(TASK STATEMENT):
Write back every entry exactly as it reads, with the pictures left behind.

(RECORD EXCERPTS)

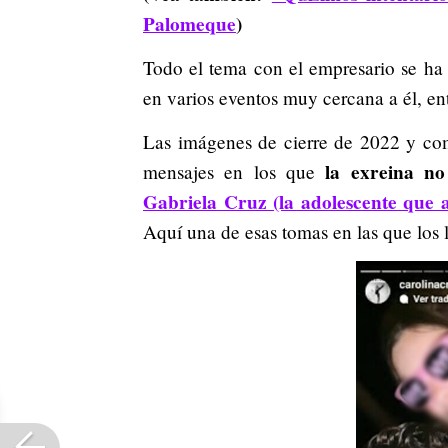
Palomeque
)
Todo el tema con el empresario se ha d
en varios eventos muy cercana a él, ent
Las imágenes de cierre de 2022 y co
la exreina no 
mensajes en los que
Gabriela Cruz (la adolescente que a
Aquí una de esas tomas en las que los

(End RECORD EXCERPTS)

(OUTPUT FOR THIS EXERCISE):
Palomeque
)
Todo el tema con el empresario se ha d
en varios eventos muy cercana a él, ent
Las imágenes de cierre de 2022 y co
la exreina no 
mensajes en los que
Gabriela Cruz (la adolescente que a
Aquí una de esas tomas en las que los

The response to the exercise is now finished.